The conversion process isn’t easy or cheap for any ticket, but the EASA proposal hammers the IFR flyers, IAOPA says. The planned EASA equivalent rating requires seven written exams and “flight training which will probably cost tens of thousands of euros even for pilots who’ve been flying safely for decades” on a US instrument rating.
If these new requirements come to pass, US flight schools can kiss European students goodbye. For nearly two decades EASA has been trying to stem the flow of students heading to America for affordable (compared to the cost of training there) training. It seems they will succeed this time.
Given the cost of flying in Europe, I doubt that, if enacted, the EASA regs will achieve its unspoken goal: increase enrollment at EU flight schools. The result will surely be the same anywhere bureaucrats act with short-sighted self-interest: that business dies.
Because there is no reliable data on students learning to fly in America, I’ve been unable to unearth the number of Europeans who’ve earned certificates and ratings here (and hoping for a clue in the number of aviation-specific F-1 and M-1 visas issued has proven fruitless).

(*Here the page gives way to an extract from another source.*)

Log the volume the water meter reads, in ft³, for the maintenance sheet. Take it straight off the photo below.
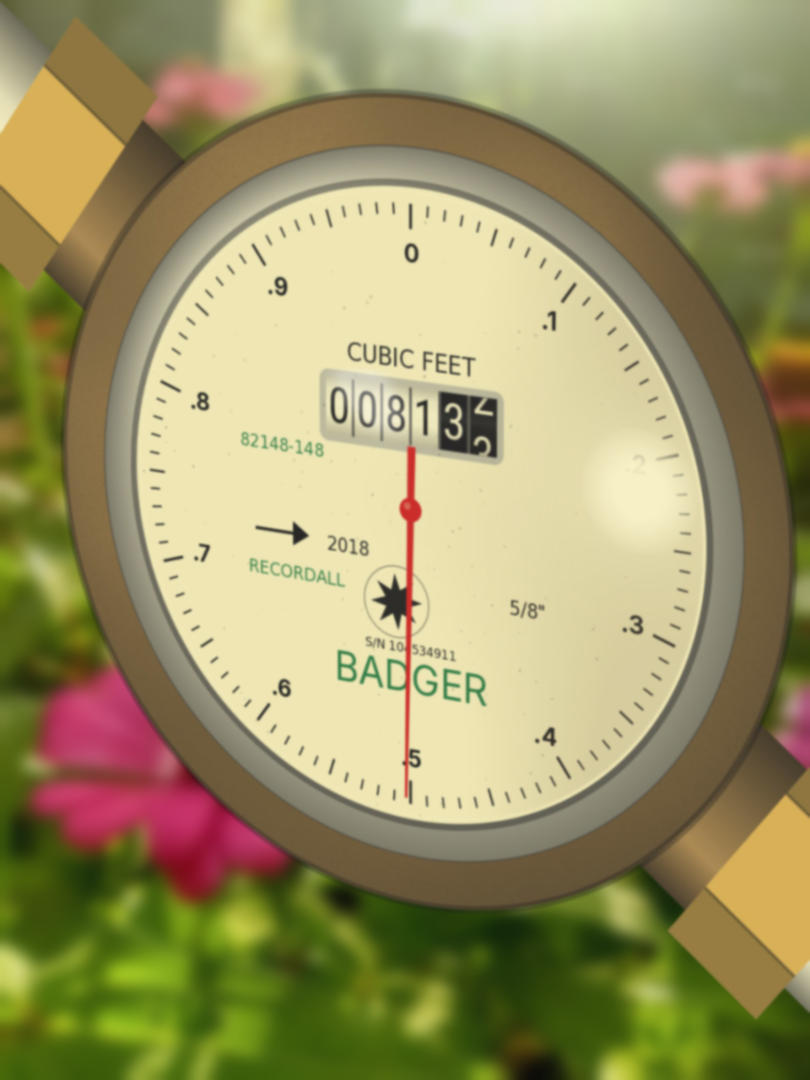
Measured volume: 8132.50 ft³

Anecdotal information suggests that the FAA cumulatively issues several hundred (and maybe even a thousand or more) student pilot and private pilot certificates to Europeans each year. Perhaps we’ll have a more accurate number after the new EASA regs go into effect and we can compare the number of certificates issued before and after. — Scott Spangler
Rob Mark says
I remember years ago when I wrote for a magazine called “OMNI,” a science zine published by the Penthouse folks. No dirty pictures, just some solid science reporting.
A story always stuck with me … heck, must have been 20 years ago, but it provided a timeline of the world, the way the magazine’s editors saw things at least.
One fact that stuck me was the mention that sometime by the middle of this century, the United States ceased to be a world power. Never happen I thought.
But as I see the way Europe is uniting – yes, despite the fact that they are still somewhat disfunctional at times – and the way they shoved emissions trading down our throats, I have begun to wonder about that OMNI story.
Now comes this current plan that Scott wrote about that may well spell the end of the usefulness of U.S. pilot certificates – and the related training dollars – and it looks to me like one more nail in the coffin.
But maybe I’m just being paranoid huh?
Scott Spangler says
Maybe my mood is the result of an overdose of negative political ads and Americans general inability to get along with anyone, even ourselves, but you think we’ll actually make it to the middle of this century?
Consider this, given US performance during any disaster in recent memory, what do you think the Chilean miners’ chances of rescue would have been in the US had been in charge?